The Four Levels of Hospice Care

Medicare defines four distinct levels of hospice care, and understanding them helps you know what to ask for as needs change.

  • Routine home care is the most common level. The patient is generally stable, symptoms like pain or nausea are adequately controlled, and the hospice team visits on a regular schedule.
  • Continuous home care kicks in during a crisis, when pain or other symptoms spiral out of control. During these episodes, a nurse or aide stays in the home for extended hours (at least eight hours in a 24-hour period) to bring symptoms back under control. This is short-term and transitions back to routine care once the crisis resolves.
  • General inpatient care is also crisis-level care, but it happens in a hospital, skilled nursing facility, or dedicated hospice unit. It’s used when symptoms can’t be managed at home even with continuous care.
  • Respite care exists entirely for the caregiver’s benefit. The patient stays in an approved inpatient facility for up to five consecutive days so that the person providing daily care can rest. This is available regardless of how the patient’s symptoms are doing.

Your hospice team will recommend shifting between these levels as the situation changes. You don’t need to request them yourself, though you absolutely can advocate for what you need.

What It Costs

For patients with Medicare Part A, the hospice benefit covers nearly everything. There are no deductibles for hospice services. You pay a copayment of up to $5 per prescription for pain and symptom management drugs. For inpatient respite care, you may pay 5% of the Medicare-approved amount, though that copay is capped at the inpatient hospital deductible for the year.
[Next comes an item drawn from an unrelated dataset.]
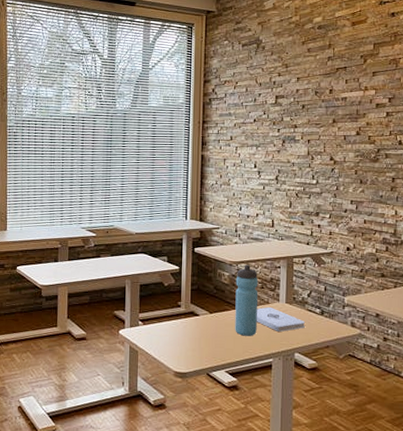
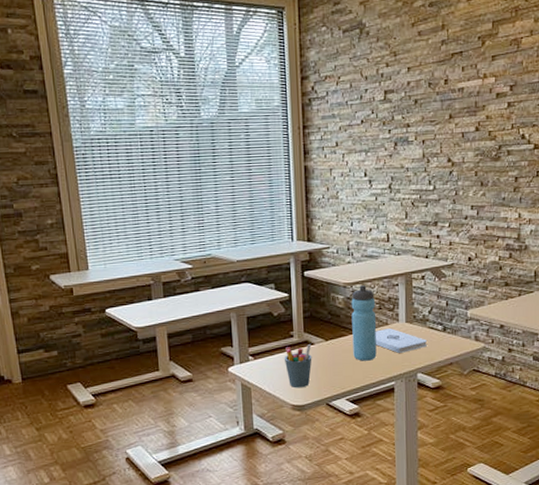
pen holder: none [170,315,197,356] -> present [283,344,312,388]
Most private insurance plans and Medicaid also cover hospice, though the specifics vary by plan and state. The hospice agency’s intake coordinator can verify your coverage before enrollment starts.
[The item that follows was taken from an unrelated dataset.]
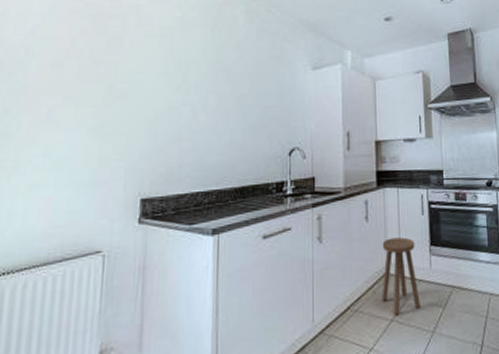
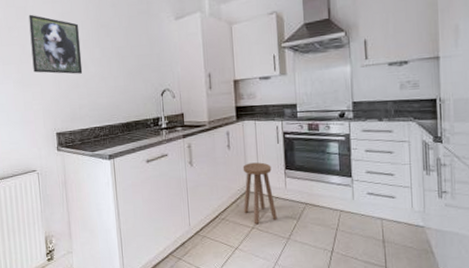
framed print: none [120,47,192,124] -> present [28,14,83,74]

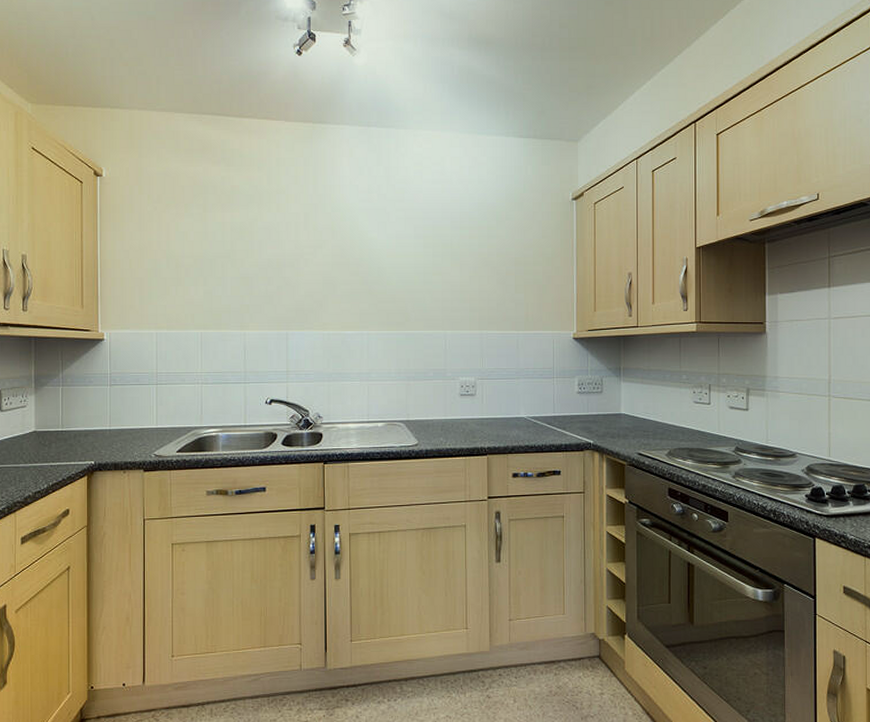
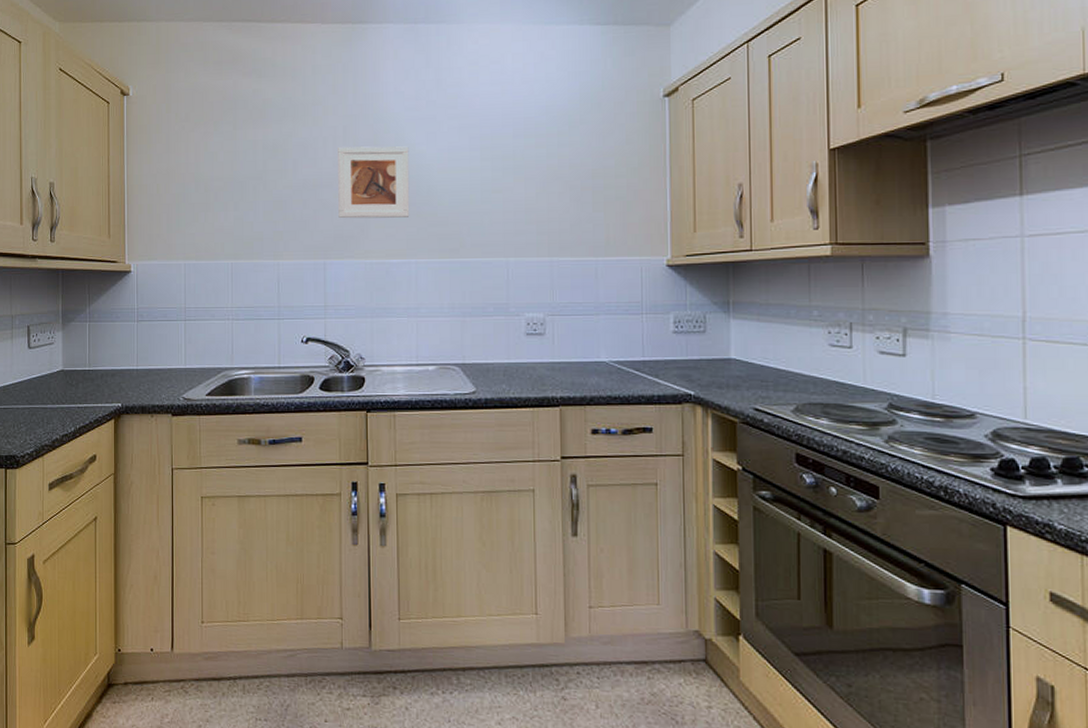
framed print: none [299,231,363,295] -> present [338,146,410,219]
One financial detail worth knowing: medications related to the terminal diagnosis are covered by the hospice agency. But medications for conditions unrelated to the hospice diagnosis, like blood pressure medication for someone on hospice for cancer, may still be billed through your regular insurance. The hospice team will walk you through which prescriptions they’re covering and which ones stay on your existing plan.

What Family Caregivers Should Expect

The day-to-day reality of home hospice falls heavily on family. Between scheduled visits from the hospice team, a caregiver is responsible for administering medications on schedule, helping with meals and fluids, assisting with toileting and hygiene, and monitoring for changes in comfort or awareness. This can mean being available around the clock, especially as the illness progresses.
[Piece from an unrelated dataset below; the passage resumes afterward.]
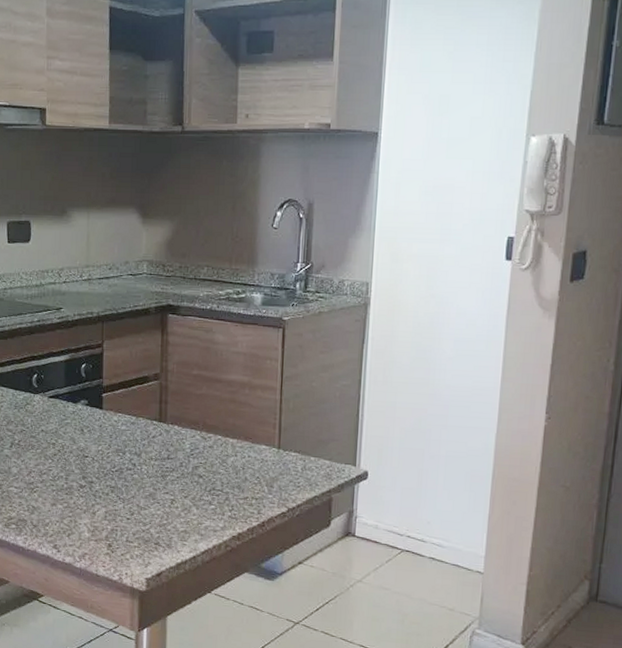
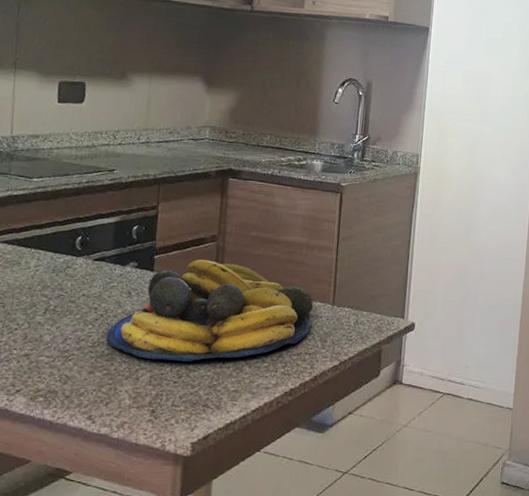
fruit bowl: none [65,398,259,500] -> present [106,260,314,362]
The hospice team prepares you for this. Nurses teach you how to use a medication kit (sometimes called a comfort kit) that stays in the home for breakthrough pain or agitation. Social workers can connect you with community resources, help navigate family dynamics, and provide emotional support. If the caregiving load becomes unsustainable, that’s exactly when to use respite care.

Many hospice agencies also offer volunteer support. Volunteers can sit with the patient so you can leave the house, run errands, or simply take a break. Ask your agency about volunteer availability when you enroll.

Support That Continues After Death

Hospice care doesn’t end when the patient dies. Medicare requires hospice agencies to provide bereavement services to family members and friends for at least one year after the death. This typically includes grief counseling, support groups, check-in calls, and mailings with resources about the grieving process. The format and frequency vary by agency, but the support is built into the benefit at no additional cost.